Schön?

  • Post published:5. April 2020

Unterzuckert löffle ich im Eingang des Thunstrasse-Migros hastig ein laktosefreies Vanillejoghurt in mich hinein, als mein Auge bei der Zeitschriftenauslage am hochglanzigen Cover der Glückspost hängen bleibt. Titel: „Das sind die 100 schönsten Schweizer.“ „Oooh!“ macht es überrascht in meinem Kopf, weil ich unter den abgebildeten Promis zuerst den pausbäckigen Stucki Christian erblicke. Den finde ich ja wirklich sympathisch. Ohne Chrigu aber zu nahe treten zu wollen, würde ich ihn doch eher mit den Adjektiven „urchig“, „kräftig“, „bauernschlau“ oder „hemdsärmlig“ beschreiben als mit „schön“. Interessiert studiere ich nun die restlichen Abgebildeten. Klar, everybody’s Darling Roger Federer, der darf ja nicht fehlen. Zugegeben, der Grossmutterschwarm ist ein Hübscher – gerade wegen seiner Omnipräsenz auf allen Werbekanälen aber auch ein struber Langweiler. Gehen wir weiter. Luca Hänni: „jemerslinei; härzig – dirty dancing hin oder her“; Sandra Studer: „wie aus einem Picasso-Bild gefallen“; Sandra Boner: „rote Haare, rote Frischluftbacken.“ Gesund sieht die Wetterfee aus, von mir aus, ja, aber schön? Bleibt noch Skistar Corinne Suter. Die ist, nun ja, äääähm. Ja wie ist sie denn nun?  
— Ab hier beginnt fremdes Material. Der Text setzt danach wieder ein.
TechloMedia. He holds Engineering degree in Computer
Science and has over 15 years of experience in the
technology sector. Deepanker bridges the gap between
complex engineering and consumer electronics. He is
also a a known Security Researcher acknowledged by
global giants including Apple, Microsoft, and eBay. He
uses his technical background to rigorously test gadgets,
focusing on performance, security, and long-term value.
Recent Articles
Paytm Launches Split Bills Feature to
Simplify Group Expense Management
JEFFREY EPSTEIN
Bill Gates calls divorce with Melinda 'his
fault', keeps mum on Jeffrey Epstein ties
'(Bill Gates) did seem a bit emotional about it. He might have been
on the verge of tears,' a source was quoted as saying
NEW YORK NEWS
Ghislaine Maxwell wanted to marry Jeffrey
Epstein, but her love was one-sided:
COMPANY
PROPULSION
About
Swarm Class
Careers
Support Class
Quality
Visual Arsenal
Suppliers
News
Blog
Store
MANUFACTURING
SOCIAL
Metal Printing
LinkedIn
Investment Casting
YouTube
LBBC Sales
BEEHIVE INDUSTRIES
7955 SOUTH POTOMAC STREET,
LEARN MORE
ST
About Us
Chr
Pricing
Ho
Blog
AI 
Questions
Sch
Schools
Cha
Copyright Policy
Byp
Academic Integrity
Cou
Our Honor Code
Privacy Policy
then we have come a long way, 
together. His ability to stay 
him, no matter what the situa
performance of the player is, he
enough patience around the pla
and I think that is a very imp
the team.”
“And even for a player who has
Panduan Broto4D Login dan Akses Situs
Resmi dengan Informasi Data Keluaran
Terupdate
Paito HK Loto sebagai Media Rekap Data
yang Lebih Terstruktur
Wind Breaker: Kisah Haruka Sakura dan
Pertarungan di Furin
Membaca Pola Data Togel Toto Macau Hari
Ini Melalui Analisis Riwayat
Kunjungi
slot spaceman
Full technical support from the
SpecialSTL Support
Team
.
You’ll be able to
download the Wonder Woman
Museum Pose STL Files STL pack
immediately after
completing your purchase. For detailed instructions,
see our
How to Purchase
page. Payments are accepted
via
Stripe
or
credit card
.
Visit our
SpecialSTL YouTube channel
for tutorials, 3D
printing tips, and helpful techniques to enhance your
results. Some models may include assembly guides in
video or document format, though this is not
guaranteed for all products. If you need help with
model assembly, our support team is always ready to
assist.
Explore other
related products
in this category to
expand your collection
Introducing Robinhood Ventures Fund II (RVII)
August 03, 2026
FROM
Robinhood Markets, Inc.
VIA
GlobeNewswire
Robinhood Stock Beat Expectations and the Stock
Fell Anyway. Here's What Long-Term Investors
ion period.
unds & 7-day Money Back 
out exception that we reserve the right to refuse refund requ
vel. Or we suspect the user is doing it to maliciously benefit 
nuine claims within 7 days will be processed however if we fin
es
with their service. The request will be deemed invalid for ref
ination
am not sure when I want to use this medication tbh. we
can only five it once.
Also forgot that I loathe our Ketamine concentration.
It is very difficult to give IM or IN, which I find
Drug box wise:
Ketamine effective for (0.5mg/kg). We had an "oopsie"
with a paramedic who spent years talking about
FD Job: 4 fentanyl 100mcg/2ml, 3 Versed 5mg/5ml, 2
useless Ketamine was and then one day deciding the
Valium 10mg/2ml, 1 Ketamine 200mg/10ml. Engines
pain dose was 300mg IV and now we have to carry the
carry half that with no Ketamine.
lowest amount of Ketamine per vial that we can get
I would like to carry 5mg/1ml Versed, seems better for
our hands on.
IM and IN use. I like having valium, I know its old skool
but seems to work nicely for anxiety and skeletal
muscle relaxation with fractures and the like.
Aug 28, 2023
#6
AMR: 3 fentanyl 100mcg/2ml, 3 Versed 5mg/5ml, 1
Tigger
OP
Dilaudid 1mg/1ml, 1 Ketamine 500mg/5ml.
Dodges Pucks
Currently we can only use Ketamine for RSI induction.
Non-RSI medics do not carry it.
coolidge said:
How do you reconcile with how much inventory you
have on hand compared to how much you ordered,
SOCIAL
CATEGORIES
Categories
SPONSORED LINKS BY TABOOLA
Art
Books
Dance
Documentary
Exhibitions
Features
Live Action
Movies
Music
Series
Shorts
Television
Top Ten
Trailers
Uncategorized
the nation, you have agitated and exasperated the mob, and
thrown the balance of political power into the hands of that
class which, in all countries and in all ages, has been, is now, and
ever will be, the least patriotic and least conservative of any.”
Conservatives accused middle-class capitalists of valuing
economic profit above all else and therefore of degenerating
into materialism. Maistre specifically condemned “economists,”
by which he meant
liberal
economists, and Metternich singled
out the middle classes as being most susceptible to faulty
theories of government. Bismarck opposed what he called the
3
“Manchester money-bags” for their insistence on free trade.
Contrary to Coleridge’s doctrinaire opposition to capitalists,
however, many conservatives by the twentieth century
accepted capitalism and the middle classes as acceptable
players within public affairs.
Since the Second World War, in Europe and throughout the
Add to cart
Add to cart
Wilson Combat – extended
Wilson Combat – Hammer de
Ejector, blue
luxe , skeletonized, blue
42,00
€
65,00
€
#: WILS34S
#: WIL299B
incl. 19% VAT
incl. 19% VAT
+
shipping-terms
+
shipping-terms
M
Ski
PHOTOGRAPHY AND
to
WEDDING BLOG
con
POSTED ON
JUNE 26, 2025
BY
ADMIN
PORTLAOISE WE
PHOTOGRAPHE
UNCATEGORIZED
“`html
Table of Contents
Schon klar, liebe Glückspost, dass du jetzt protestierst und reklamierst, dass ich mit meiner Darstellung auf dem Holzweg bin, denn bei deiner Klassifizierung hast du als Blatt des breiten Volkes selbstverständlich nicht nur auf Äusserlichkeiten, sondern auch auf, ich zitiere: „Ausstrahlung, Können, Talent & Charme“, geguckt. Ohm. Voll Anja-Zeidler-mässig. 

Nur wenn das so ist, wieso sagst du auf dem Cover nicht gleich auch, wie du das meinst. Das würde in meinem armen mickrigen Hirn zu weniger Missverständnissen führen. Und: Wieso bildest du dann nicht mal frech 100 beliebige Menschen von der Strasse ab. Weil „schön“ in diesem Sinne, sorry, das sind wir irgendwie alle.